▶ _Task requirements_: Output the data below exactly. Leave nothing out.

....

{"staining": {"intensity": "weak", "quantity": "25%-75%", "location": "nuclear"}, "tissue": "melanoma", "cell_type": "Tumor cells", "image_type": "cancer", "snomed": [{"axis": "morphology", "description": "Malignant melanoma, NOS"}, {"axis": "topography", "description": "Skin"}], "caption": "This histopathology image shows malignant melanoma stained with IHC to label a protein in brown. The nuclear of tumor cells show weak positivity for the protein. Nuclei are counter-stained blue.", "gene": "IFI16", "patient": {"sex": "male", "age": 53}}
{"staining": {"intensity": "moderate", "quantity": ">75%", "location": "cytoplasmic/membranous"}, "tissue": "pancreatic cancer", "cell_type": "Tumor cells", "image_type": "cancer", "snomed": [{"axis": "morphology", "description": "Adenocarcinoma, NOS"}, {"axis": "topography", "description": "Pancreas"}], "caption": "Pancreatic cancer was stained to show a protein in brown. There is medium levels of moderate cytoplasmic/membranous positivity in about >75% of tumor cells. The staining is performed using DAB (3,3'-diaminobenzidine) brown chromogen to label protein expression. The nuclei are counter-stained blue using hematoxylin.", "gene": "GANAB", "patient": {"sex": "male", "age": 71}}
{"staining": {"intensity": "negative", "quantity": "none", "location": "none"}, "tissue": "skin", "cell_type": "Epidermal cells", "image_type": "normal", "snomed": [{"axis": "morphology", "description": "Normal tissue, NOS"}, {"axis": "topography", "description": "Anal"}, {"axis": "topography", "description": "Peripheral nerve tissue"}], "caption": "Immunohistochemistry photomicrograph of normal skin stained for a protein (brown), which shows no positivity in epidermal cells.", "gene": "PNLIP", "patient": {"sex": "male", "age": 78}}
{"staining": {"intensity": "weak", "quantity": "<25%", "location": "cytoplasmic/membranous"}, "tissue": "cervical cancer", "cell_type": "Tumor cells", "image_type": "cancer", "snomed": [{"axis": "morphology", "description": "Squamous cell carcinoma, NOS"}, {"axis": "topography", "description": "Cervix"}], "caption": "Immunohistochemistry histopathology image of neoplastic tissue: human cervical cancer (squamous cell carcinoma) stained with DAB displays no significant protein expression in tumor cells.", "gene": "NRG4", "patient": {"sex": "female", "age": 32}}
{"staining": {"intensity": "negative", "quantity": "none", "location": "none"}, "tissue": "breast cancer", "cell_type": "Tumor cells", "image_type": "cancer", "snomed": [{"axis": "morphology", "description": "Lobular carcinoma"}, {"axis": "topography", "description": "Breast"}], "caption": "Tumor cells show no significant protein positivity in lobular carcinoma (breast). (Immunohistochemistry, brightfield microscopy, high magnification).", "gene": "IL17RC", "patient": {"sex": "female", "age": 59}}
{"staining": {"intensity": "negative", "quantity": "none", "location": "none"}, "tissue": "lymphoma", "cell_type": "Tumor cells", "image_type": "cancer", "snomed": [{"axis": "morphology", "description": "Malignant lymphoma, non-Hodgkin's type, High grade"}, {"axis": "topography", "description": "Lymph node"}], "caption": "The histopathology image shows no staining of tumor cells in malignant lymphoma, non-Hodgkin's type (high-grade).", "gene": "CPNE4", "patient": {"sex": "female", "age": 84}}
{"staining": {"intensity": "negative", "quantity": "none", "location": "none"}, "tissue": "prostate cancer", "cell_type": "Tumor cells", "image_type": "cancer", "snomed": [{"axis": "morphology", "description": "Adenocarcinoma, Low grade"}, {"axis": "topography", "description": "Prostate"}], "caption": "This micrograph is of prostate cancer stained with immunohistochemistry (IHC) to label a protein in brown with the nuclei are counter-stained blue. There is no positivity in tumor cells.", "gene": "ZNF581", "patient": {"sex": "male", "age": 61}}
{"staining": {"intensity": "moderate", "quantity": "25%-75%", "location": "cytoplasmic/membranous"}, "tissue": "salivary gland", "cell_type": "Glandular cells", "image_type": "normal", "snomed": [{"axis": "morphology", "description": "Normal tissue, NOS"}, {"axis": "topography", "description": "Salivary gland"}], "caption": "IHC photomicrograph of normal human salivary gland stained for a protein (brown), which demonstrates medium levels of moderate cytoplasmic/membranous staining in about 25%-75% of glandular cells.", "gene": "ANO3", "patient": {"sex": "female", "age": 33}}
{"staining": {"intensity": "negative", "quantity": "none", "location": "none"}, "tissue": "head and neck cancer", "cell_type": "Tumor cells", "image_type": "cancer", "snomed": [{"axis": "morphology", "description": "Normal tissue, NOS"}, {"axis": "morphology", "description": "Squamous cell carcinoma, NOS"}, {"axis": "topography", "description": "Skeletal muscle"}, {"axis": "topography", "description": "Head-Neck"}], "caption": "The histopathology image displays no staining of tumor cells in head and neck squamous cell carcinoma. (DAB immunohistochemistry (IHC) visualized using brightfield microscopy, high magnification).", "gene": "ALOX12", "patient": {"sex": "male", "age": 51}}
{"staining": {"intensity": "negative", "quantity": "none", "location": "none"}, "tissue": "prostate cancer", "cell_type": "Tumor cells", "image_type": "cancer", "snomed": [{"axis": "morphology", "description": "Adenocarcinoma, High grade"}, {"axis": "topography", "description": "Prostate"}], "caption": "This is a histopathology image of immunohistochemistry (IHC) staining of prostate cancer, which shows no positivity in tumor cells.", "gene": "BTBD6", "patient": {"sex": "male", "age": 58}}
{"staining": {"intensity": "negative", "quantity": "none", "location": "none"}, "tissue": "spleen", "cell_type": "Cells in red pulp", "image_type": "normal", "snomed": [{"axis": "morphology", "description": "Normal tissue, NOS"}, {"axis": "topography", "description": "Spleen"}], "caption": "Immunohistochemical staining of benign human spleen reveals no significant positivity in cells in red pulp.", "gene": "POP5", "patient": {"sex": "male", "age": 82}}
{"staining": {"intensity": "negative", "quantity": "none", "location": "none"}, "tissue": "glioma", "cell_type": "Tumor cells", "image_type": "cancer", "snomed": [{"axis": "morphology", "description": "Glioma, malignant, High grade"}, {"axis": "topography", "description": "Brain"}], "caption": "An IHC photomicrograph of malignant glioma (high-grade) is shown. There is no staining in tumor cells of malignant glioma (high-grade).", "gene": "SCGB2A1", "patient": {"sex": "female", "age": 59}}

....

▶ _Solved exercise_:
{"staining": {"intensity": "weak", "quantity": "25%-75%", "location": "nuclear"}, "tissue": "melanoma", "cell_type": "Tumor cells", "image_type": "cancer", "snomed": [{"axis": "morphology", "description": "Malignant melanoma, NOS"}, {"axis": "topography", "description": "Skin"}], "caption": "This histopathology image shows malignant melanoma stained with IHC to label a protein in brown. The nuclear of tumor cells show weak positivity for the protein. Nuclei are counter-stained blue.", "gene": "IFI16", "patient": {"sex": "male", "age": 53}}
{"staining": {"intensity": "moderate", "quantity": ">75%", "location": "cytoplasmic/membranous"}, "tissue": "pancreatic cancer", "cell_type": "Tumor cells", "image_type": "cancer", "snomed": [{"axis": "morphology", "description": "Adenocarcinoma, NOS"}, {"axis": "topography", "description": "Pancreas"}], "caption": "Pancreatic cancer was stained to show a protein in brown. There is medium levels of moderate cytoplasmic/membranous positivity in about >75% of tumor cells. The staining is performed using DAB (3,3'-diaminobenzidine) brown chromogen to label protein expression. The nuclei are counter-stained blue using hematoxylin.", "gene": "GANAB", "patient": {"sex": "male", "age": 71}}
{"staining": {"intensity": "negative", "quantity": "none", "location": "none"}, "tissue": "skin", "cell_type": "Epidermal cells", "image_type": "normal", "snomed": [{"axis": "morphology", "description": "Normal tissue, NOS"}, {"axis": "topography", "description": "Anal"}, {"axis": "topography", "description": "Peripheral nerve tissue"}], "caption": "Immunohistochemistry photomicrograph of normal skin stained for a protein (brown), which shows no positivity in epidermal cells.", "gene": "PNLIP", "patient": {"sex": "male", "age": 78}}
{"staining": {"intensity": "weak", "quantity": "<25%", "location": "cytoplasmic/membranous"}, "tissue": "cervical cancer", "cell_type": "Tumor cells", "image_type": "cancer", "snomed": [{"axis": "morphology", "description": "Squamous cell carcinoma, NOS"}, {"axis": "topography", "description": "Cervix"}], "caption": "Immunohistochemistry histopathology image of neoplastic tissue: human cervical cancer (squamous cell carcinoma) stained with DAB displays no significant protein expression in tumor cells.", "gene": "NRG4", "patient": {"sex": "female", "age": 32}}
{"staining": {"intensity": "negative", "quantity": "none", "location": "none"}, "tissue": "breast cancer", "cell_type": "Tumor cells", "image_type": "cancer", "snomed": [{"axis": "morphology", "description": "Lobular carcinoma"}, {"axis": "topography", "description": "Breast"}], "caption": "Tumor cells show no significant protein positivity in lobular carcinoma (breast). (Immunohistochemistry, brightfield microscopy, high magnification).", "gene": "IL17RC", "patient": {"sex": "female", "age": 59}}
{"staining": {"intensity": "negative", "quantity": "none", "location": "none"}, "tissue": "lymphoma", "cell_type": "Tumor cells", "image_type": "cancer", "snomed": [{"axis": "morphology", "description": "Malignant lymphoma, non-Hodgkin's type, High grade"}, {"axis": "topography", "description": "Lymph node"}], "caption": "The histopathology image shows no staining of tumor cells in malignant lymphoma, non-Hodgkin's type (high-grade).", "gene": "CPNE4", "patient": {"sex": "female", "age": 84}}
{"staining": {"intensity": "negative", "quantity": "none", "location": "none"}, "tissue": "prostate cancer", "cell_type": "Tumor cells", "image_type": "cancer", "snomed": [{"axis": "morphology", "description": "Adenocarcinoma, Low grade"}, {"axis": "topography", "description": "Prostate"}], "caption": "This micrograph is of prostate cancer stained with immunohistochemistry (IHC) to label a protein in brown with the nuclei are counter-stained blue. There is no positivity in tumor cells.", "gene": "ZNF581", "patient": {"sex": "male", "age": 61}}
{"staining": {"intensity": "moderate", "quantity": "25%-75%", "location": "cytoplasmic/membranous"}, "tissue": "salivary gland", "cell_type": "Glandular cells", "image_type": "normal", "snomed": [{"axis": "morphology", "description": "Normal tissue, NOS"}, {"axis": "topography", "description": "Salivary gland"}], "caption": "IHC photomicrograph of normal human salivary gland stained for a protein (brown), which demonstrates medium levels of moderate cytoplasmic/membranous staining in about 25%-75% of glandular cells.", "gene": "ANO3", "patient": {"sex": "female", "age": 33}}
{"staining": {"intensity": "negative", "quantity": "none", "location": "none"}, "tissue": "head and neck cancer", "cell_type": "Tumor cells", "image_type": "cancer", "snomed": [{"axis": "morphology", "description": "Normal tissue, NOS"}, {"axis": "morphology", "description": "Squamous cell carcinoma, NOS"}, {"axis": "topography", "description": "Skeletal muscle"}, {"axis": "topography", "description": "Head-Neck"}], "caption": "The histopathology image displays no staining of tumor cells in head and neck squamous cell carcinoma. (DAB immunohistochemistry (IHC) visualized using brightfield microscopy, high magnification).", "gene": "ALOX12", "patient": {"sex": "male", "age": 51}}
{"staining": {"intensity": "negative", "quantity": "none", "location": "none"}, "tissue": "prostate cancer", "cell_type": "Tumor cells", "image_type": "cancer", "snomed": [{"axis": "morphology", "description": "Adenocarcinoma, High grade"}, {"axis": "topography", "description": "Prostate"}], "caption": "This is a histopathology image of immunohistochemistry (IHC) staining of prostate cancer, which shows no positivity in tumor cells.", "gene": "BTBD6", "patient": {"sex": "male", "age": 58}}
{"staining": {"intensity": "negative", "quantity": "none", "location": "none"}, "tissue": "spleen", "cell_type": "Cells in red pulp", "image_type": "normal", "snomed": [{"axis": "morphology", "description": "Normal tissue, NOS"}, {"axis": "topography", "description": "Spleen"}], "caption": "Immunohistochemical staining of benign human spleen reveals no significant positivity in cells in red pulp.", "gene": "POP5", "patient": {"sex": "male", "age": 82}}
{"staining": {"intensity": "negative", "quantity": "none", "location": "none"}, "tissue": "glioma", "cell_type": "Tumor cells", "image_type": "cancer", "snomed": [{"axis": "morphology", "description": "Glioma, malignant, High grade"}, {"axis": "topography", "description": "Brain"}], "caption": "An IHC photomicrograph of malignant glioma (high-grade) is shown. There is no staining in tumor cells of malignant glioma (high-grade).", "gene": "SCGB2A1", "patient": {"sex": "female", "age": 59}}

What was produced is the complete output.